Denis Hadjiliadis; Alexander Khoruts; Ann G. Zauber; Sarah E. Hempstead; Patrick Maisonneuve; Albert B. Lowenfels


Gastroenterology. 2018;154(3):736-745. 

In This Article


The CRC screening task force convened in April 2015 at the CF Foundation Headquarters. The 18-member task force consisted of pulmonologists, gastroenterologists, a social worker, nurse coordinator, surgeon, epidemiologist, statistician, adult with CF, and a parent of a child with CF. The committee was divided into 3 workgroups: Cancer Risk, Transplant, and Procedure and Preparation.

At the initial meeting, the task force determined the scope of the document; developed (PICO) Population, Intervention, Comparison, and Outcome questions; and determined relevant search terms. The American Gastroenterological Association Governing Board reviewed and approved the PICO questions.

PubMed was searched for relevant, published, articles in February−March 2016. The search terms used can be found in the Supplementary Material. Task force members also conducted their own independent searches.

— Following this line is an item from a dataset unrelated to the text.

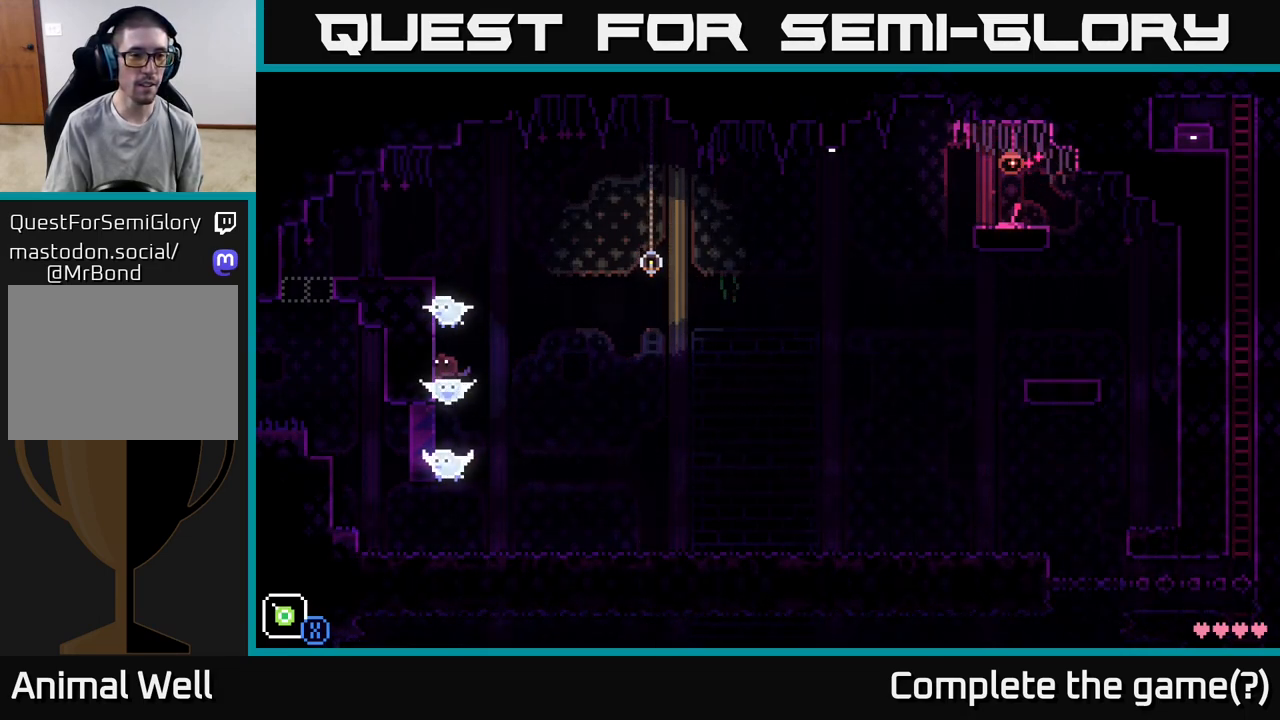
{"buttons": [], "left_stick": "right", "right_stick": "center", "events": [[50, "A", "up"], [267, "left_stick", "center"], [317, "left_stick", "right"]]}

A total of 1159 articles were retrieved. Of these articles, 198 articles were read at the full-text level. In total, 50 articles were included in the final manuscript (Figure 1).

Figure 1.

Search strategy diagram.

The initial review of the literature at the title level was conducted by a guidelines specialist at the CF Foundation and task force members. Task force members then reviewed the relevant abstracts and full articles. After a thorough review of the records, each workgroup drafted recommendation statements based on their PICO questions. Ten recommendation statements were considered and voted on, and an 80% agreement threshold was agreed on before the meeting.

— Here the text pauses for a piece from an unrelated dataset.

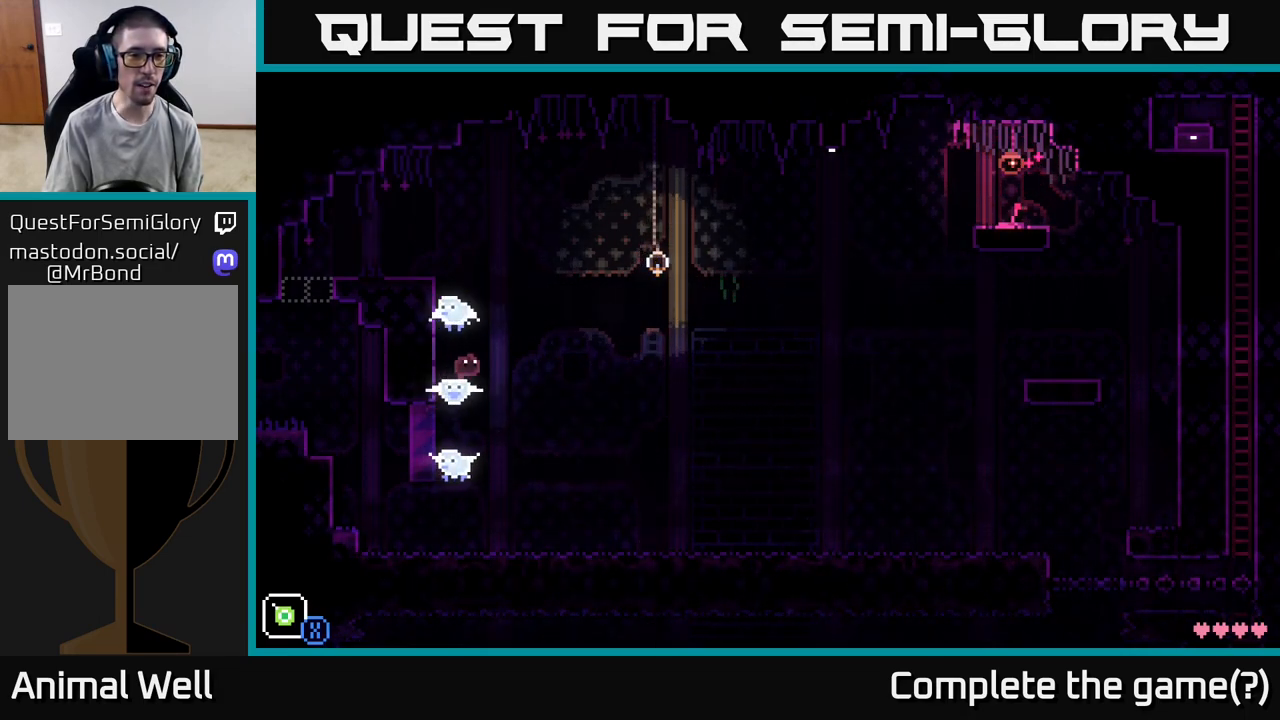
{"buttons": [], "left_stick": "right", "right_stick": "center", "events": []}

The CF Foundation collaborated with the Department of Public Health of Erasmus Medical Center, University Medical Center Rotterdam, Netherlands, to conduct modeling on CRC screening strategies for adults with CF. The goal of the modeling was to provide estimates of the benefits and costs of screening in the CF population given that life expectancy and CRC risk differ from the general population. Data including age distribution and life expectancy used for this modeling came were calculated using 2010−2014 CF Foundation Patient Registry data.[28] Most of the excess mortality risk in CF is not due to CRC. The modeling was conducted using the MISCAN-Colon model, which is part of the Cancer Intervention and Surveillance Modeling Network.[29]

In addition to the 10 listed recommendations drawn up by the task force, the modeling group developed a unique program to determine the most effective strategy for screening this high-risk population. A brief description of the methodology and main findings of the modeling procedures are presented here, more detailed information is available in a separate report in this journal.[30]

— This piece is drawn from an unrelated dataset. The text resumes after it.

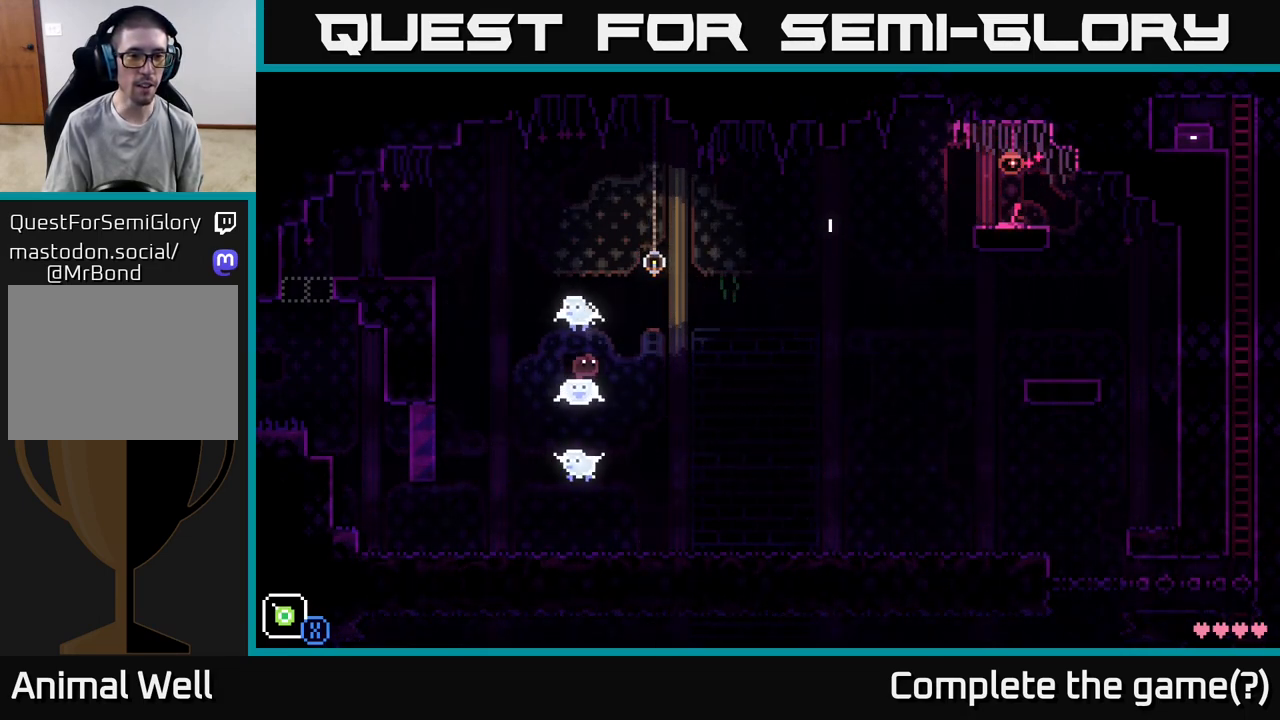
{"buttons": ["A"], "left_stick": "left", "right_stick": "center", "events": [[167, "left_stick", "center"], [283, "left_stick", "left"], [467, "A", "down"]]}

Microsimulation Screening Analysis-colon Model

The existing Microsimulation Screening Analysis-Colon model for the general US population was adjusted to reflect the increased CRC risk and the elevated all-cause mortality in CF patients. Two versions of this model were developed: one for CF patients with an organ transplant and the other for CF patients without an organ transplant. Subsequently, we used these models to predict the benefits, harms, and resources associated with implementation of 101 different screening strategies that varied by test (colonoscopy or fecal immunochemical test [FIT]), age to begin and end screening, and screening interval. We used incremental cost-effectiveness analysis to determine the impact of various screening strategies for the CF population with and without organ transplant.

External Review

The manuscript and recommendation statements were distributed to the CF Community, Lung Transplant Community, and Gastrointestinal Community through CF Foundation, International Society of Heart and Lung Transplantation and American Gastroenterological Association listservs reviewers were given 2 weeks to submit comments and feedback using an online survey tool, Survey Monkey.[31] Committee chairs reviewed and responded to comments and updated the manuscript.